One of the many promises of Enterprise 2.0 is the ability to support peer-to-peer learning in a much great capacity than in the past. Peer-to-peer learning has been shown to be one of the most effective means of sustained learning at any age level and especially in adults. Within Enterprise 2.0, the transparency and accessibility of content coupled with the enhanced collaborative abilities will enable much incidental peer-to-peer learning in normal business activities. These tools can also be put together to increase the effectiveness of more formal learning programs.

I want to share an example that occurred in 1997-1998 using the technology of the day that could have been done much more effectively with the Enterprise 2.0 tools we now possess. I think its success with more primitive tools supports the concept and should be serve as an encouragement to use Enterprise 2.0 tools for greater peer-to-peer learning in more formal learning programs today.
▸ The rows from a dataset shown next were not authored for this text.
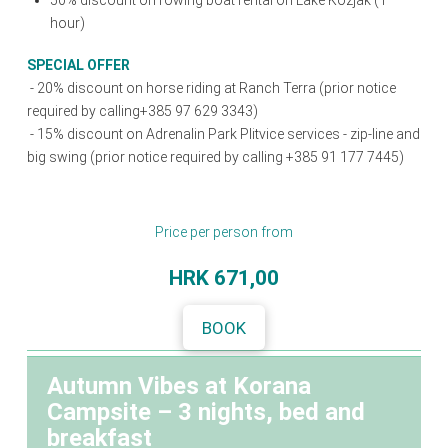
50% discount on rowing boat rental on Lake Kozjak (1
hour)
SPECIAL OFFER
-
20% discount on horse riding at Ranch Terra (prior notice
required by calling+385 97 629 3343)
- 15% discount on Adrenalin Park Plitvice services - zip-line and
big swing (prior notice required by calling +385 91 177 7445)
Price per person from
HRK
671,00
BOOK
Autumn Vibes at Korana
Campsite – 3 nights, bed and
breakfast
A large health insurance organization was changing their IT platform to a web-based one and, more importantly, moving to a proactive customer service business model away from the traditional transaction model. This effort involved learning new technology and new business processes and attitudes. The traditional authoritarian classroom model for training call center workers took 12 weeks and it was then still 9 months before they became fully efficient. Neither of these time frames was acceptable to transform the entire work force so they integrated knowledge management and learning to both drive down classroom time and decrease the learning curve.

To achieve these goals they turned the traditional learning model on its head. They decided that they were not going to train people at all. Instead, they were going to put all the procedures, information, and knowledge to provide customer service and process claims in a knowledge management system available on the job. They made the workers responsible for their own learning but gave them what they needed to do the job. However, they did not just turn them loose on customers. They put them in a two-week simulation where they were given claims to process. To support their efforts we gave them access to the same knowledge management system they use once on the job. Other off-duty employees called in, simulating real customers. A facilitator, not a teacher, was there to answer questions. In order to graduate you needed to use the system to actually do your new job. Those who got through quickly were then asked to help slow learners, encouraging teamwork.

They also knew that not all the procedures would be documented in the initial efforts and not all those that were would be right. So they created a simple wizard to have employees write their thoughts on procedures they found undocumented as well as their ideas on how to do those that were covered even better. They gave them examples of how to write good procedures, in a help file, so they could better respond to this task. In the simulation they were required to use this wizard to encourage it use on the job. An organization was set up to evaluate and process their suggestions.

According to participant feedback this proved to be the most popular learning program that most participants had ever experienced. At one point when the new overall work IT system was being introduced sometime prior to release, the employees got much more excited about the new KM system than the IT system, itself. It even got a standing ovation after a long day of demos and employees said they wanted it right now, even if the overall IT system was not ready.

What excited business leaders was the significant reduction in classroom time and the reduction in learning curve, reducing costs and bringing forward the benefits of the major transformation of the business. What excited the employees was both the egalitarian approach and the ability to access what they needed to do their work. I have seen this occur, in part, in other places but this was the most dramatic. It would be even better in today’s tools but worked fine with the old ones. I think a mostly untapped potential of enterprise 2.0 to accelerate learning. I know that some talk about it but I think more needs to done. I would be pleased to see more examples.